As the southeastern coast braces for the impact of Hurricane Florence, a powerful Category 1 storm, those who live further inland should expect to experience treacherous weather conditions as well.

Florence’s winds and rains continued to batter the Carolinas Friday morning. Forecasters warned as the storm continues to widen – and it is likely to linger along the coast for days – the hurricane will bring seawater surging onto land along with torrential downpours.

Those who live more inland could experience flash flooding, potential tornadoes and mudslides, forecasters said.


“Just because you’re not on the coast doesn’t mean you won’t get some big impact.”

— Ken Graham, National Hurricane Center

Up to 10 inches of rain is predicted as far west from the Atlantic Ocean as Charlotte, N.C., the NHC’s Ken Graham said Thursday. And 15 counties in North Carolina were under a tornado watch by Thursday morning, including: Beaufort, Carteret, Craven, Dare, Duplin, Greene, Hyde, Jones, Lenoir, Martin, Onslow, Pamlico, Pitt, Tyrrell and Washington Counties.

“Just because you’re not on the coast doesn’t mean you won’t get some big impact,” Graham said.

Just inland in North Carolina, the hurricane is pushing water up the sounds and rivers, Joel Cline, a tropical storm program coordinator with the National Oceanic and Atmospheric Administration (NOAA), told Fox News.
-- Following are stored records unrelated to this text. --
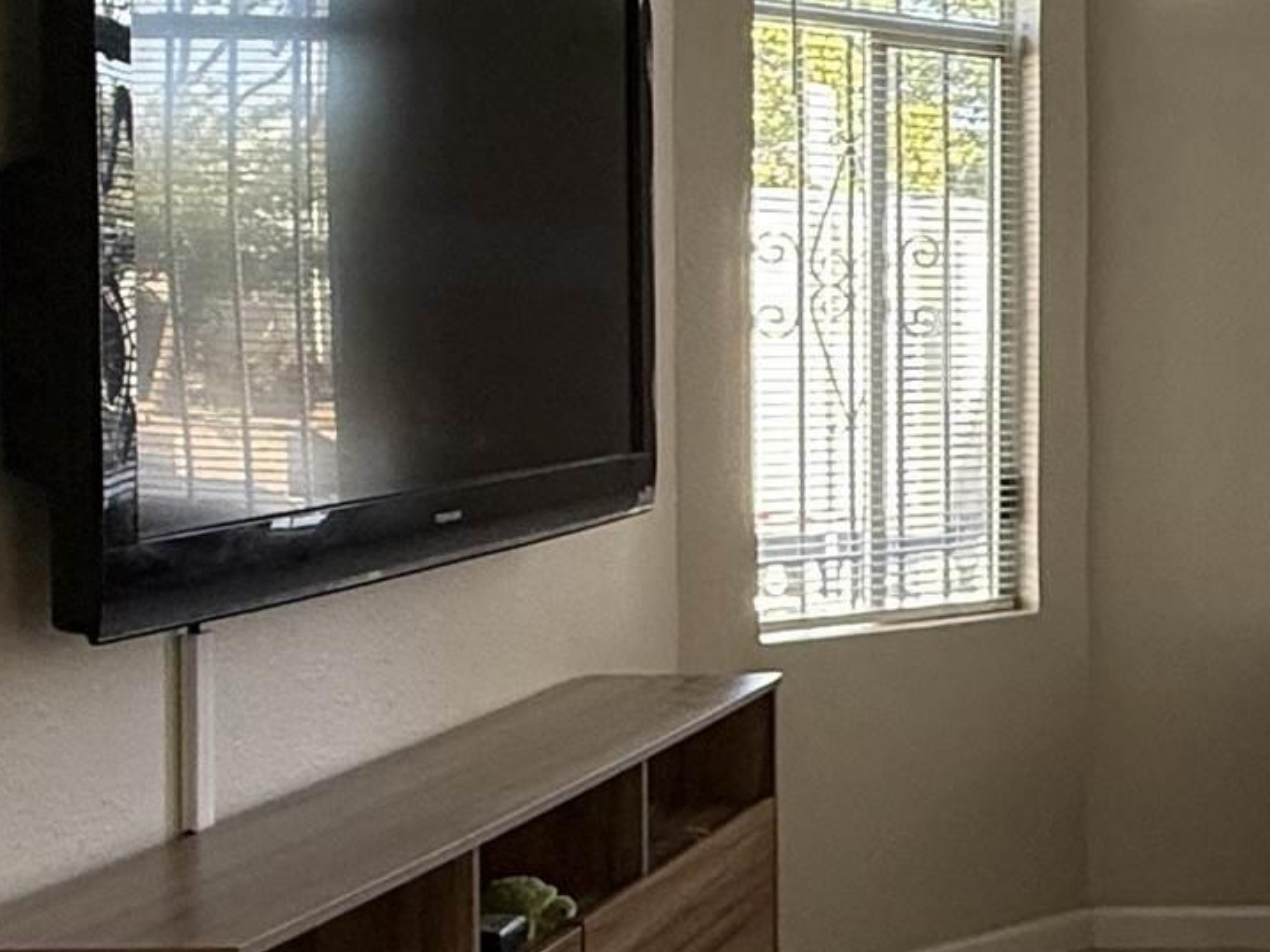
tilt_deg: -2.1
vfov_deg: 24.4
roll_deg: -0.5
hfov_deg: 27.4
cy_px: 396
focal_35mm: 60
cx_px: 1605
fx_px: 2202
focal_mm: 2.22
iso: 80
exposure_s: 1/99
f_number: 2.2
And in the Outer Banks, there are only three inlets, creating a bottleneck effect holding water upstream for an extended period of time.

As the storm continues to track toward western North Carolina and upstate South Carolina, heavy rains in the mountains could trigger mudslides due to the region’s topography, Cline added.

The hurricane brings “an impact that can potentially put your life at risk, so you need to plan for it,” Cline said.


Janey Camp, a research associate professor of civil and environmental engineering at Vanderbilt University, said the “biggest concern” for those not along the coast “is the deluge of precipitation that comes with” hurricanes.

“Hurricanes don’t move through like typical storm events; they are these massive events with a lot of rainfall, and sometimes they move fairly slowly once they make landfall and drop a lot of rain on communities that may not have infrastructure prepared to handle that,” Camp told Fox News.

She also said residents don’t need to live next to a river or creek to experience catastrophic flooding in their basements. Soil can become so saturated with all the rain from the hurricane that flooding can still occur, Camp said.